To be honest you would be better just having a really small psu inside the unit just for the fans, consumption is low, it would be a really small board.

are those 12v fans?
 
This is a wild guess but try isolating by converting the 6.3VAC to DC and use a DC fan. But you might need some series resistance immediately after the bridge rectifier to prevent rectifier noise from bleeding backward. So rectifier -> 2 resistors -> filter cap -> fan. And try with and without tying one side to ground with a 10k resistor. You might need a 5V fan though. Try a USB fan if you have one just to see if it works. Adjust the two resistors to control the speed vs noise reduction ratio.

Actually did you try just adding two resistors in series with each input to the AC fan? They would have to have an appropriate power value of course. Yeah, the fan will loose more or less power depending on the size of the resistors but it might just be enough to snub the noise.
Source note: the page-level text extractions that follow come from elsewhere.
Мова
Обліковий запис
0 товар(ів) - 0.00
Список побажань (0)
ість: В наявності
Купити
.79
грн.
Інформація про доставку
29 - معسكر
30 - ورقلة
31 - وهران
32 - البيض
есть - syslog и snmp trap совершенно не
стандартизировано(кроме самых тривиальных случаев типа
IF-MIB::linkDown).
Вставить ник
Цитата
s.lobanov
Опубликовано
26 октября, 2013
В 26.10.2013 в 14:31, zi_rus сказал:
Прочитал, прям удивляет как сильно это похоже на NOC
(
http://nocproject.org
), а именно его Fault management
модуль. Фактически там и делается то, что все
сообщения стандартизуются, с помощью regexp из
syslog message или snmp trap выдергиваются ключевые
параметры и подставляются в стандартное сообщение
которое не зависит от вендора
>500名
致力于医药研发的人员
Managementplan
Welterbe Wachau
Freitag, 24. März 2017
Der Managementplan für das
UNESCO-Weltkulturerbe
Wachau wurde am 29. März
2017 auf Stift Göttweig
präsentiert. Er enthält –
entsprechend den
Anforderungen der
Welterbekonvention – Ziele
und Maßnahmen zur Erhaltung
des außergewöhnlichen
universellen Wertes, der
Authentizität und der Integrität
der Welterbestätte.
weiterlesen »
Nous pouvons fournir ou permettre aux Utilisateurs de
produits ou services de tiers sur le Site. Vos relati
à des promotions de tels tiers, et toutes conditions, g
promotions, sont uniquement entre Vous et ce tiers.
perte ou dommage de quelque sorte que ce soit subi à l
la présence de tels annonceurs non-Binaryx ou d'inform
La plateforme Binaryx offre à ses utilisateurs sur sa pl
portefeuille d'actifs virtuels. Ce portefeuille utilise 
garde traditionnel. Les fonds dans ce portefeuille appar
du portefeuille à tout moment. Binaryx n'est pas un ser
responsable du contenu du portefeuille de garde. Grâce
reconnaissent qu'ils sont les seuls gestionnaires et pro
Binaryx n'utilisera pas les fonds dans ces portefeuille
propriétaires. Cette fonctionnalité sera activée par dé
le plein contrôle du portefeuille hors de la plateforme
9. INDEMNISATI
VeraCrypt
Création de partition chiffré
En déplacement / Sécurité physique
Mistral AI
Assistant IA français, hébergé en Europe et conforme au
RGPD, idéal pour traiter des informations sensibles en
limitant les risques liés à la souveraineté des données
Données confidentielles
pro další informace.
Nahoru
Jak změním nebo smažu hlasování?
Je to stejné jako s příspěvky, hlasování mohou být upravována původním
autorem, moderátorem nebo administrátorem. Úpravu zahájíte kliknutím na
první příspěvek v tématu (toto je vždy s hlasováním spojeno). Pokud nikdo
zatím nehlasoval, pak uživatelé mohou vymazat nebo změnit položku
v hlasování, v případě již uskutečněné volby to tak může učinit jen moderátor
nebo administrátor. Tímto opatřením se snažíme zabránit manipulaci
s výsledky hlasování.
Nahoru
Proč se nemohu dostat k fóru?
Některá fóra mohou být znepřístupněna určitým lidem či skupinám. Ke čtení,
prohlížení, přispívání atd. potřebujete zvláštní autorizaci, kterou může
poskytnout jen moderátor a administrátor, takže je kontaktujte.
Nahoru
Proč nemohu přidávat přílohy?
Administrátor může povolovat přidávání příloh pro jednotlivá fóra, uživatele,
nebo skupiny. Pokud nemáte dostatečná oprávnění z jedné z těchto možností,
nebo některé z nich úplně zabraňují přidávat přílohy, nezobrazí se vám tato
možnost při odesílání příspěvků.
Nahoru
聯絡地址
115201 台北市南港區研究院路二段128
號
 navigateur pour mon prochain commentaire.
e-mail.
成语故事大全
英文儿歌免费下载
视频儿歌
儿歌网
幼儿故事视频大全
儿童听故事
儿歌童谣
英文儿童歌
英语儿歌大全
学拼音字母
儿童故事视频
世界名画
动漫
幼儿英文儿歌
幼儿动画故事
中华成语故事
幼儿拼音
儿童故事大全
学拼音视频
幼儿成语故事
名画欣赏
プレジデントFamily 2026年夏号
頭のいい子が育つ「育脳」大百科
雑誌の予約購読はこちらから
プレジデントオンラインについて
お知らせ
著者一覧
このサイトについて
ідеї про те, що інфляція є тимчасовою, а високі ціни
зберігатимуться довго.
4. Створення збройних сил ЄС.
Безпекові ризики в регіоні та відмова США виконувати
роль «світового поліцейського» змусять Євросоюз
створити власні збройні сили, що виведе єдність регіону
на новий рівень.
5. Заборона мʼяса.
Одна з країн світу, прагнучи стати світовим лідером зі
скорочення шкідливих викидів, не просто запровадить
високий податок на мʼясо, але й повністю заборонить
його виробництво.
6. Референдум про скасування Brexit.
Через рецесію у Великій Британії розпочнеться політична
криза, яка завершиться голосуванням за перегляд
The noise is probably because the current draw of the fan is not smooth. A resistor might smooth it out just enough.

Also, just like heater wires, it's important that the feed wire and return wire are dressed close to one another. Meaning gently twisted together.

Also, try physically moving the fan away from tubes as far as possible just to see if it's the actual fan itself putting out EMI that is getting picked up by high impedance circuitry. Use a temporary cable extension if you have to. If the fan is 0.25 meters away from any sensitive electronics and the hum goes away, then the problem is the fan itself and not the supply to it in which case there may be nothing you can do except move the fan physically far away.
 
Thanks for the suggestions. The fans are actually 5v usb fans and the heaters are on DC already. I’m using a resistor to drop the voltage to 5v and the noise doesn’t seem to change when I move the fans away from the compressor. Would a cap across the fan help me at all? I’m not sure how to find the correct value if that was the case.
 
well a 5 Volt PSu for the fans only is something that is so cheap that is almost for free, no need whatsover to take the fans output from the heater supply.

Isolate them
 
Great point. Decided to just go with a separate supply. Nice and neat :) Thanks for the help!
 
Just for the record, might help future users: I often add fans to guitar amplifiers.

I bridge rectify 6.3V AC from filaments, use a2200/ 4700uF x 16V capacitor and use resulting 8 VDC to feed plain 12V DC PC supply fans.

They work fine at the reduced voltage, move less air which is no problem, I am not blowing hard into an SS amplifier heat sink which needs it but simply renovating hot air inside a typical tube amp chassis or cabinet, way better than "natural ventilation"  if you ask me.

Bonus? : whisper quiet.

No added hum or buzz, feed line to fan is NOT grounded but floating ... as floating as filaments by the way.

Just be careful not to put reverb tank pickup head near fan or it will easily pickup its crazy magnetic flux waveform.